Now, Disney's data pipelines feed data into Glue clusters, where developers and engineers can create and run jobs.
In addition, Disney was able to standardize its data integration workflow to avoid coding differences.
"We actually built an internal Glue framework," Peterkin said. "There is a [traditional] Glue framework, but our requirements are slightly different [from other organizations], and we wanted to build a standard way for developers to handle things that were Disney-specific. If you give 10 developers some piece of code to write, they're going to do it 10 different ways, and we did not want that to happen."
In particular, it was critical for Disney to build in a standard, governed way to handle compliance and sensitive data that requires different permissions for different employees, he noted.
"We provided our developers with an end-to-end tool," Peterkin said.
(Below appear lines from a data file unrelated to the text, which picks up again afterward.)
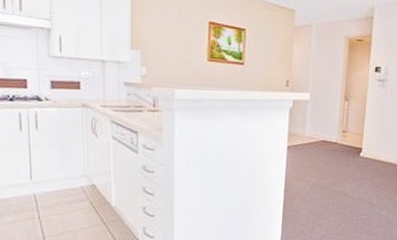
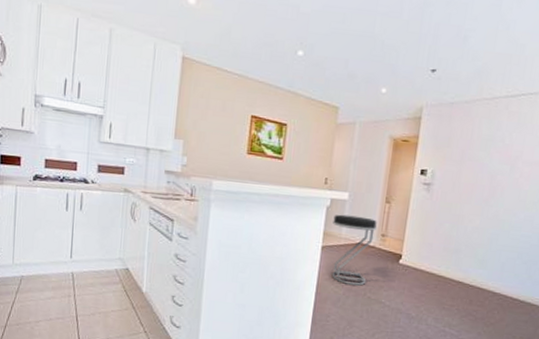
stool: none [296,114,339,180] -> present [332,214,378,286]

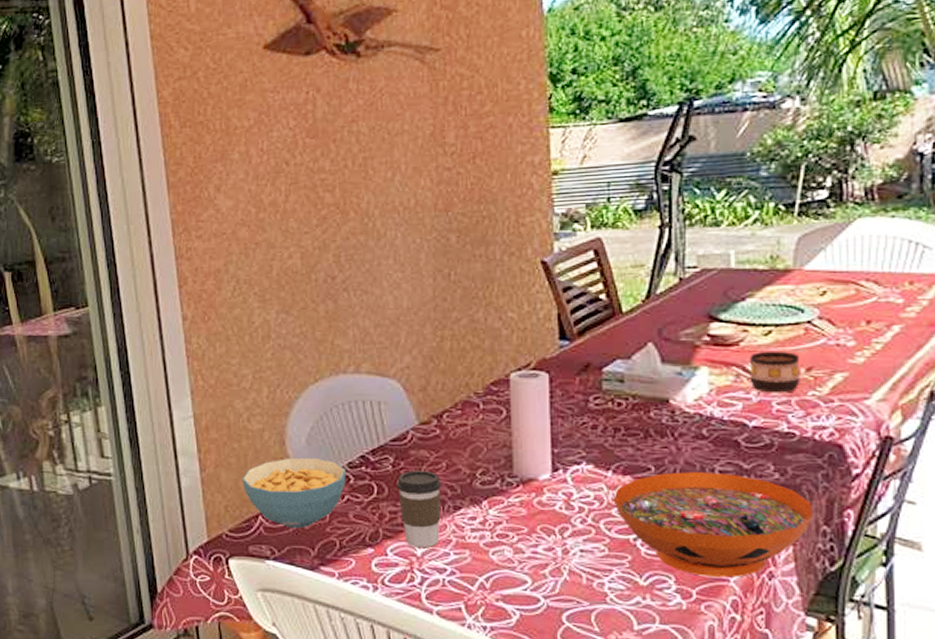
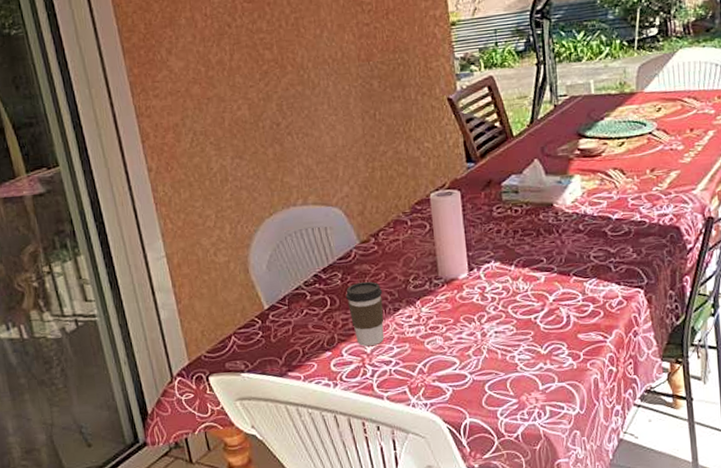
cereal bowl: present [242,457,347,528] -> none [214,280,304,343]
decorative bowl: present [613,472,812,578] -> none [517,257,662,341]
cup: present [749,350,800,393] -> none [609,157,647,192]

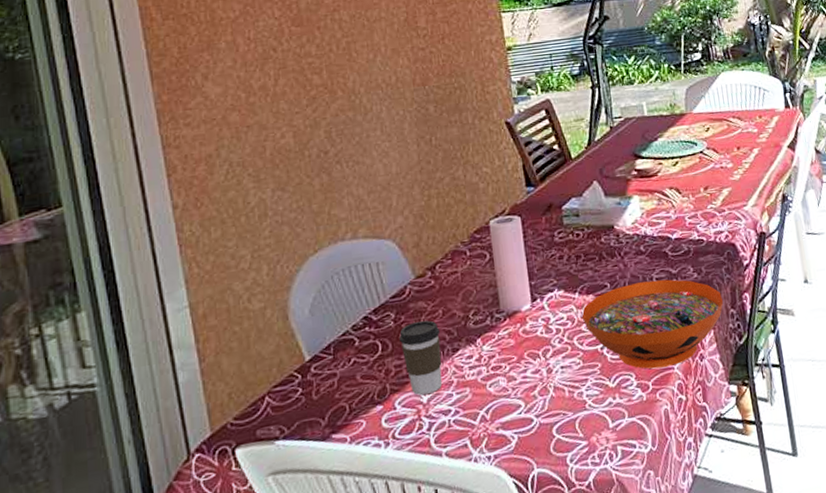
decorative bowl: none [517,257,662,341] -> present [581,279,723,369]

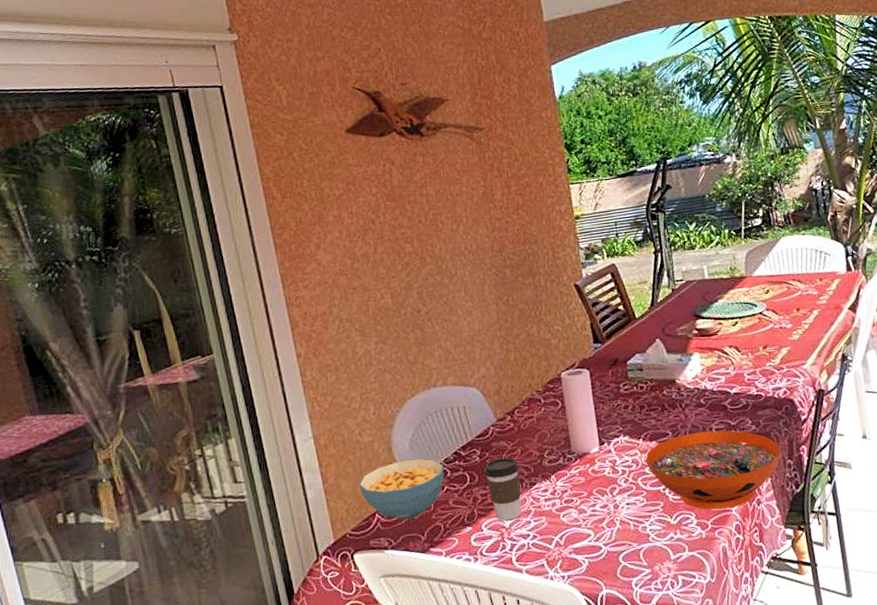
cereal bowl: none [245,326,352,402] -> present [359,458,444,520]

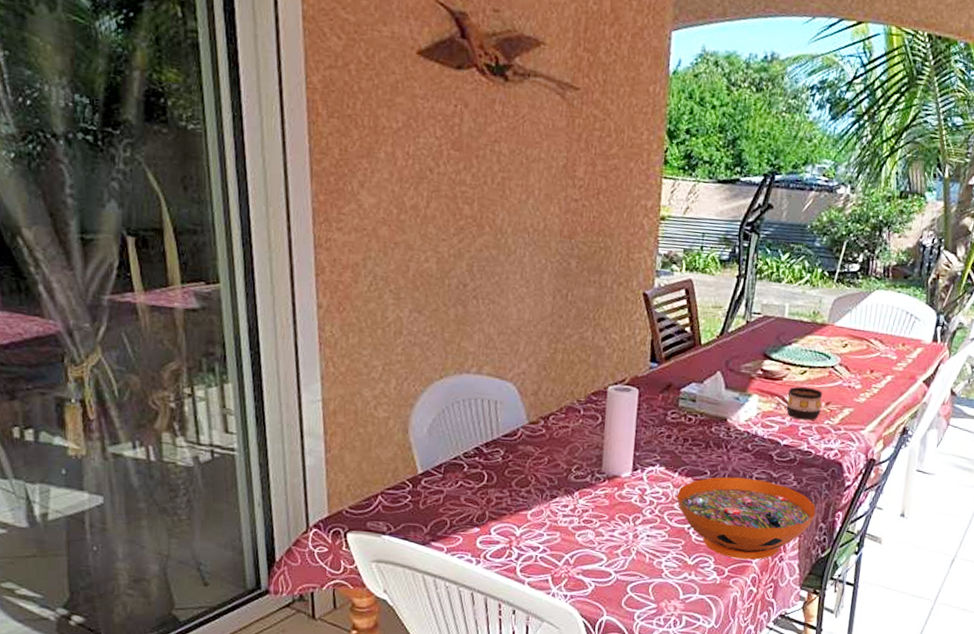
cereal bowl: present [359,458,444,520] -> none [365,445,462,508]
coffee cup: present [484,457,522,521] -> none [505,462,543,530]
cup: none [725,336,761,368] -> present [786,386,823,421]

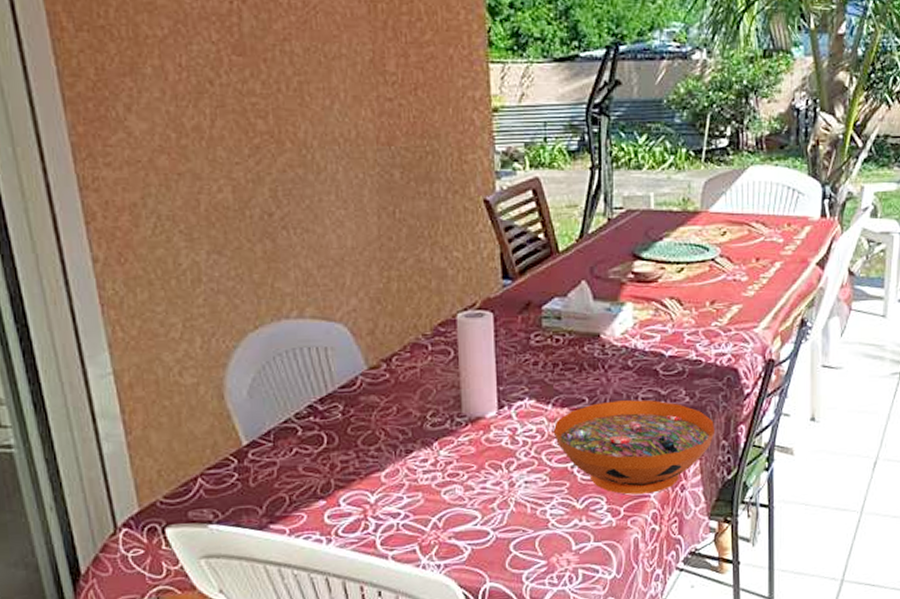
cup: present [786,386,823,421] -> none [666,286,706,325]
The tool -- built with AWS Glue -- uses a PySpark codebase with YAML as the language to run and track jobs without having to write new Spark code, all of which is familiar to Disney developers and engineers from their previous work with Hadoop clusters.
"They just have to specify a couple of things with YAML files, and [the tool] will take care of the rest," Peterkin said.
Disney's transition away from Hadoop clusters to AWS Glue began because of the COVID-19 pandemic. It continued, however, because of its success integrating data with Glue.
Now, Disney has gotten rid of Hadoop altogether and uses AWS Glue for all its data integration projects, according to Peterkin. And as a result, developers and engineers no longer are affected by the technical debt resulting from Hadoop clusters and can instead spend the majority of their time building actual data products.
"We started with a set of COVID workloads that we wanted to spin up and get going because of a specific reason," he said. "But it worked so well that we decided to migrate [preexisting] workloads off of our Hadoop cluster to see how that worked. We got to the point where we said, 'Why not just get rid of Hadoop altogether?' and we moved all our workloads to Glue."
Disney is now running tens of thousands of jobs on AWS Glue, according to Peterkin. And that could soon break the 100,000-job barrier.
"AWS Glue has given us the ability to scale our workloads beyond anything we could imagine," Peterkin said.